Think microdosing is about mushrooms and LSD? New research says otherwise – Image for illustrative purposes only (Image credits: Pexels)
Quietly, in kitchens and living rooms nationwide, a significant number of Americans have turned to tiny doses of cannabis for subtle effects. Researchers at the University of California, San Diego unveiled findings from the first large-scale national survey on the practice this week, revealing that cannabis microdosing eclipses the use of substances like psilocybin and LSD.[1] The study, published in the American Journal of Preventive Medicine, estimates that 24 million adults have tried it, reshaping assumptions about who microdoses and why.[2]
Unexpected Scale of the Practice
The survey captured lifetime microdosing rates that surprised even the investigators. About 9.4 percent of U.S. adults reported intentionally consuming small amounts of cannabis at some point, a figure that translates to roughly 24.1 million people.[1] This marked the highest prevalence among the substances examined.
Psychedelics trailed behind. Lifetime use stood at 5.3 percent for psilocybin, or magic mushrooms; 4.8 percent for LSD; and 2.2 percent for MDMA.[2] Ongoing microdosing appeared less frequent overall, with 3.3 percent of adults still using small cannabis doses regularly, compared to 1 percent or less for the others.
Defining Microdosing and How the Data Emerged
Investigators defined microdosing as taking one-fifth to one-twentieth of a typical recreational dose, aiming for benefits like better mood or focus without intense psychoactive effects. The data came from a 2023 Ipsos KnowledgePanel survey of 1,525 representative U.S. adults, weighted to reflect the national population.[1]
Participants answered directly about ever microdosing cannabis, psilocybin, LSD, or MDMA. This probability-based approach provided the most reliable estimates to date, filling a gap in prior research that focused heavily on anecdotal reports or smaller samples.

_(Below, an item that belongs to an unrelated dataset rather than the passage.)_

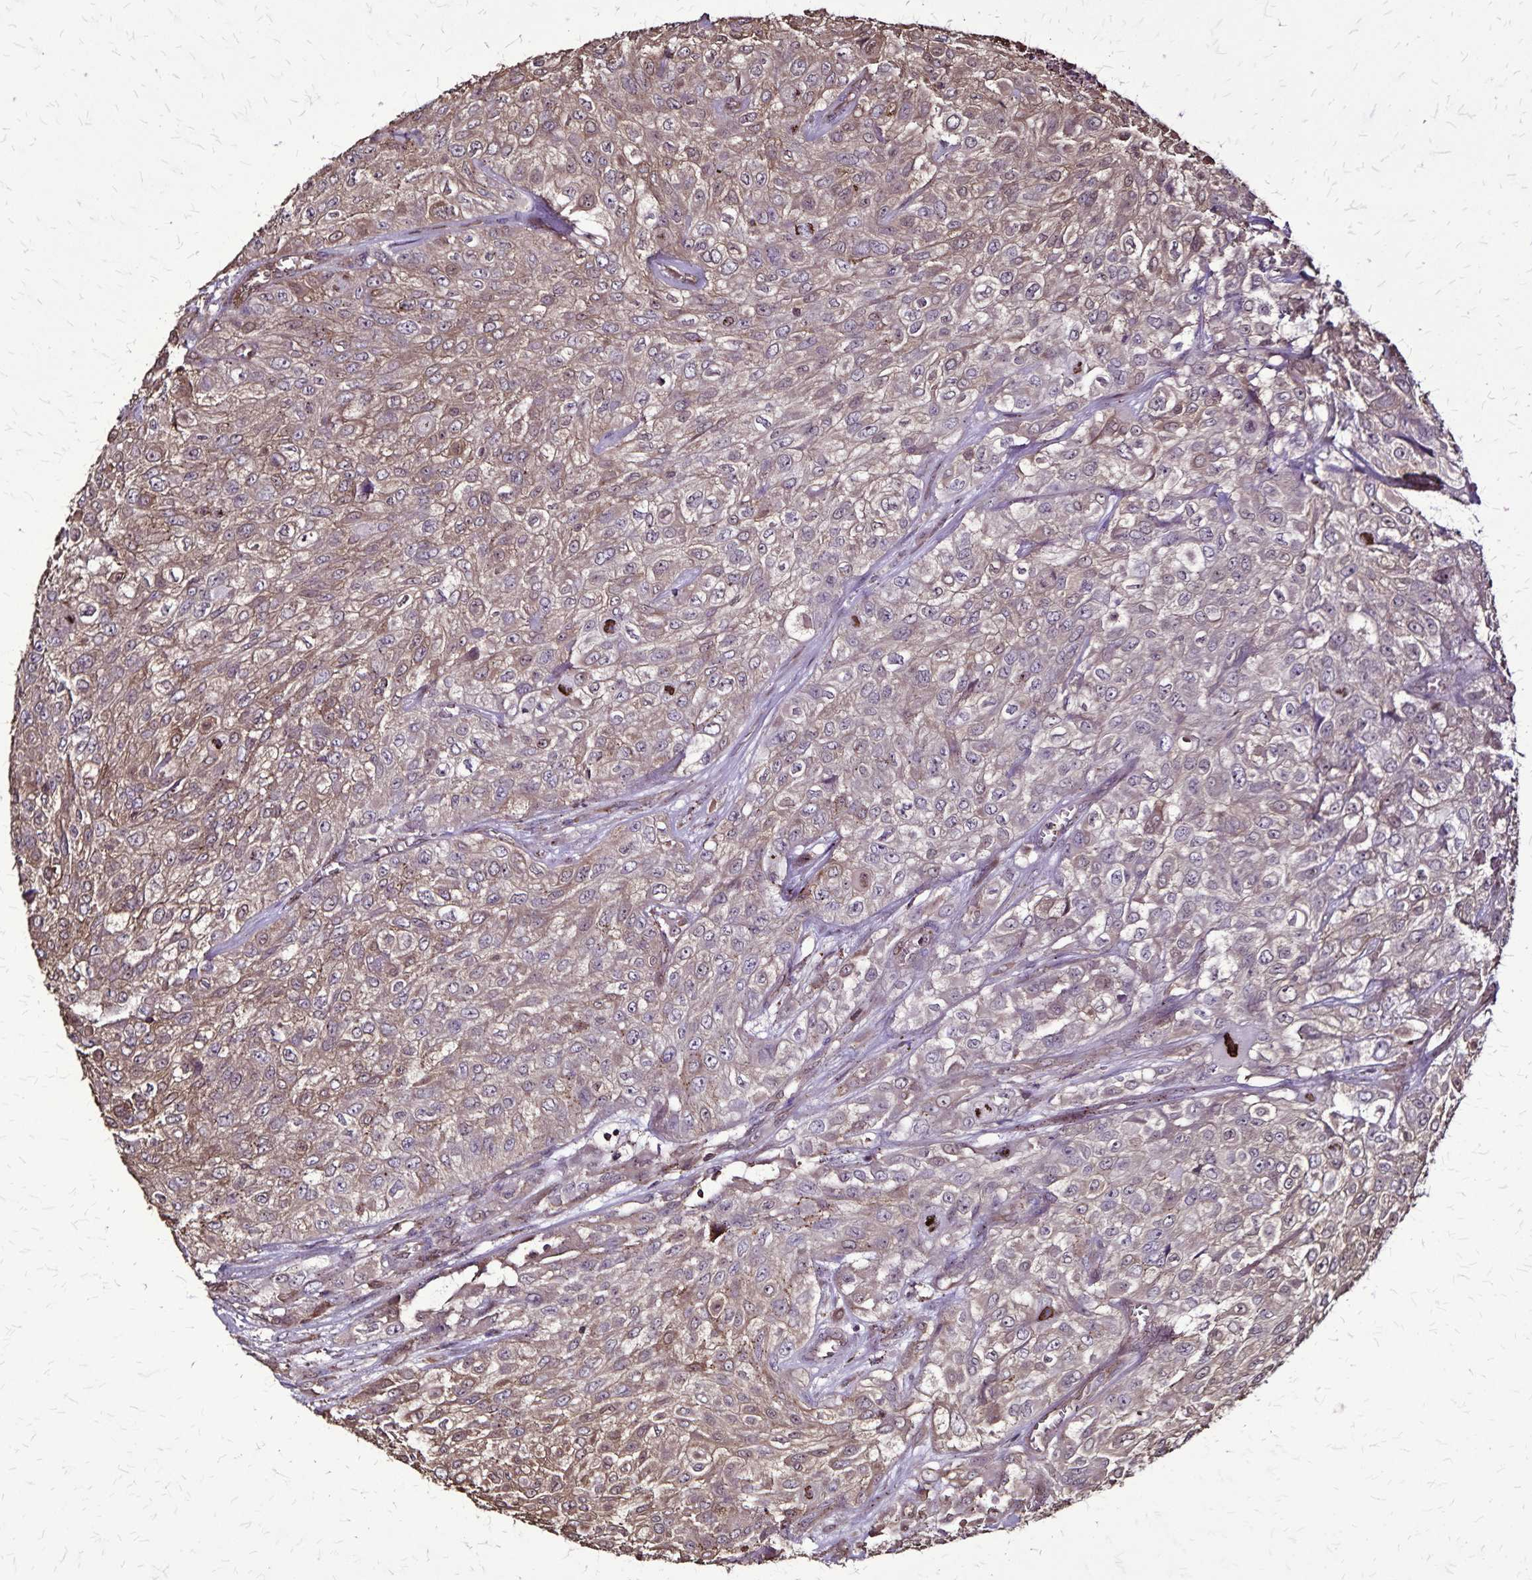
{"staining": {"intensity": "moderate", "quantity": "25%-75%", "location": "cytoplasmic/membranous"}, "tissue": "urothelial cancer", "cell_type": "Tumor cells", "image_type": "cancer", "snomed": [{"axis": "morphology", "description": "Urothelial carcinoma, High grade"}, {"axis": "topography", "description": "Urinary bladder"}], "caption": "Immunohistochemical staining of high-grade urothelial carcinoma exhibits moderate cytoplasmic/membranous protein expression in approximately 25%-75% of tumor cells.", "gene": "CHMP1B", "patient": {"sex": "male", "age": 57}}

Such precision revealed patterns obscured before. Cannabis emerged not just as common but dominant, nearly twice as prevalent as any psychedelic option. The cross-sectional design offered a snapshot, though it left questions about long-term trends unanswered.

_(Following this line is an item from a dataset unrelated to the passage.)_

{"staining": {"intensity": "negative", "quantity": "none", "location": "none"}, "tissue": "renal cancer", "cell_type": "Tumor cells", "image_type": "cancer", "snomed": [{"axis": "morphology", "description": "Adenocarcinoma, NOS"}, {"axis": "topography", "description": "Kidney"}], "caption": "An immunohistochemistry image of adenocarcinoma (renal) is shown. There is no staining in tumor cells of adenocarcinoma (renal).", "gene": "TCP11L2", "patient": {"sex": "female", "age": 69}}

Motivations Reveal Key Differences
Reasons for microdosing varied sharply by substance, highlighting distinct user intentions. For cannabis, medical purposes led: 41 percent cited managing anxiety, depression, or chronic pain.[2] Recreational motives followed, often simply to “get less high.”
Psychedelics leaned recreational. Two-thirds of psilocybin users and nearly 60 percent of LSD users sought milder experiences, with medical claims rarer. MDMA followed suit, at 86 percent recreational.[1] Overall, recreation edged out health goals across the board.
This contrast challenged stereotypes. While psychedelics dominate microdosing discussions for creativity or therapy, cannabis users pursued practical relief more often. Yet both groups shared a core appeal: subtle enhancement without overwhelm.
- Cannabis: Anxiety relief, pain management, milder high
- Psilocybin: Less intense trip, curiosity
- LSD: Subtle mood boost, recreation
- MDMA: Controlled effects
Strong Links to Mental Health and Policy Environments
Microdosing correlated closely with self-reported mental health. Adults describing their mental state as “poor” microdosed cannabis at 21 percent, versus 8 percent among those rating it “excellent.”[1] Similar gaps appeared for other substances.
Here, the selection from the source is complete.